Löw: "Ich sehe das nicht als Kritik. Es ist auch undenkbar, dass wir uns in die Trainingsarbeit der Vereine einmischen. Es geht nur darum, dass wir unseren Nationalspielern sagen, wo es noch Verbesserungsmöglichkeiten gibt. Dies sprechen wir aber auch mit ihren Trainern ab."
SID: "Was trauen Sie den frisch gebackenen U21-Europameistern zu?"
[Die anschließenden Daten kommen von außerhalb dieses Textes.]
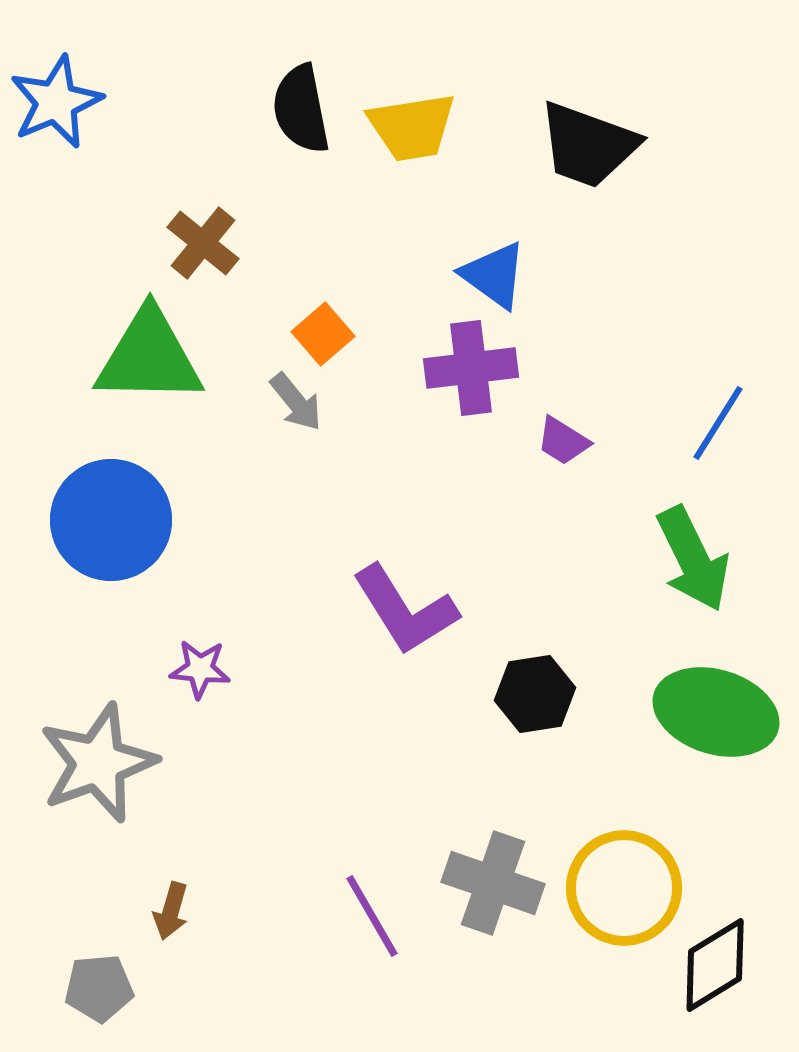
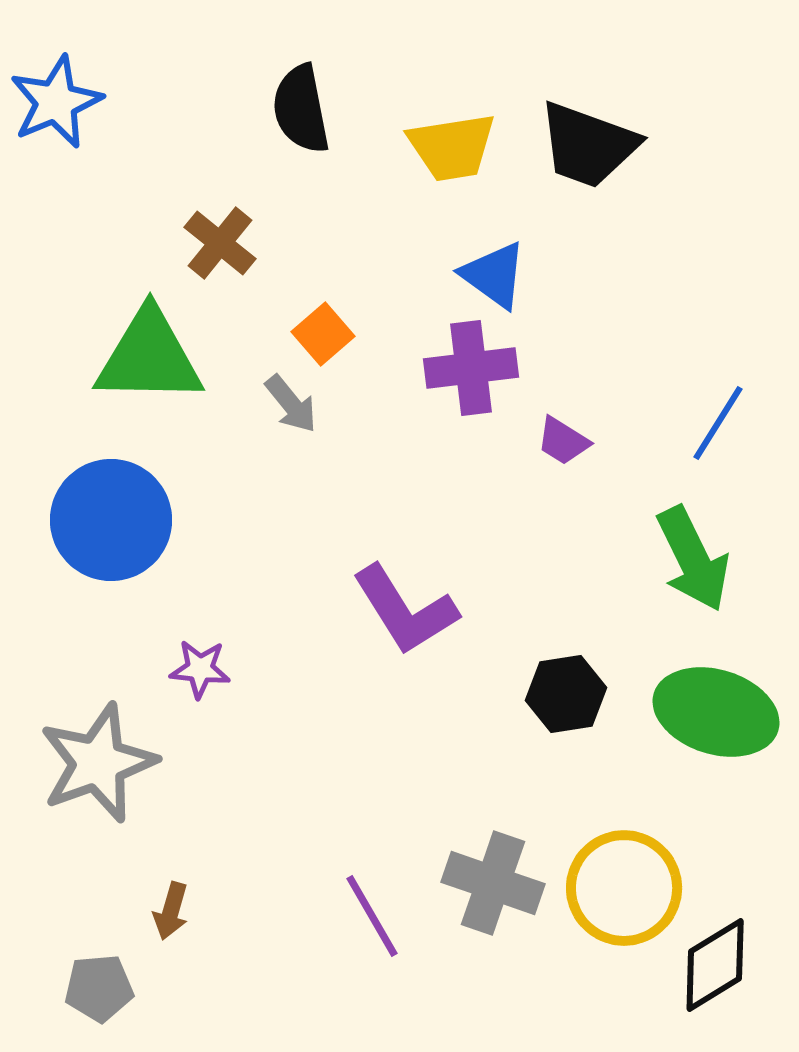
yellow trapezoid: moved 40 px right, 20 px down
brown cross: moved 17 px right
gray arrow: moved 5 px left, 2 px down
black hexagon: moved 31 px right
Löw: "So ein Turnier und vor allem dieser Erfolg hilft den jungen Spielern enorm. Ihr Selbstbewusstsein ist noch größer geworden, auch das Standing in den Vereinen verbessert sich dadurch. Die Vereine haben den jungen Spieler aber ohnehin schon in den vergangenen sechs, sieben Jahren verstärkt das Vertrauen geschenkt. Viele Talente haben inzwischen in ihren Klubs einen Stammplatz. Das ist wichtig für die Zukunft des deutschen Fußballs."
SID: "Welche Rolle werden die Bundesligisten im europäischen Vergleich spielen?"
Löw: "Es wäre wünschenswert, dass wieder eine deutsche Mannschaft ein Europapokal-Finale erreicht. Die Leistungen von Bremen, aber auch von Hamburg haben uns punkte- und vor allem imagemäßig nach vorne gebracht. Aber gerade in der Champions League wird es wie immer sehr schwer werden. Das ist ein ganz schmaler Grat, auf dem sich die Klubs bewegen. Man muss auch abwarten, wie etwa Wolfsburg die Dreifachbelastung verkraftet."
SID: "Ihr Vertrag läuft nach der WM 2010 aus. Wie sehen Ihre Zukunftspläne aus? Sind demnächst erste Gespräche geplant?"
Löw: "Es wird jetzt erst einmal keine Gespräche geben. Das ist kein Thema im Moment. Ich habe immer gesagt, dass wir erst einmal die WM-Qualifikation schaffen müssen. Dabei bleibt es auch. Bis dahin werde ich alles hinten anstellen. Danach kann man sich darüber Gedanken machen, wie es weitergeht."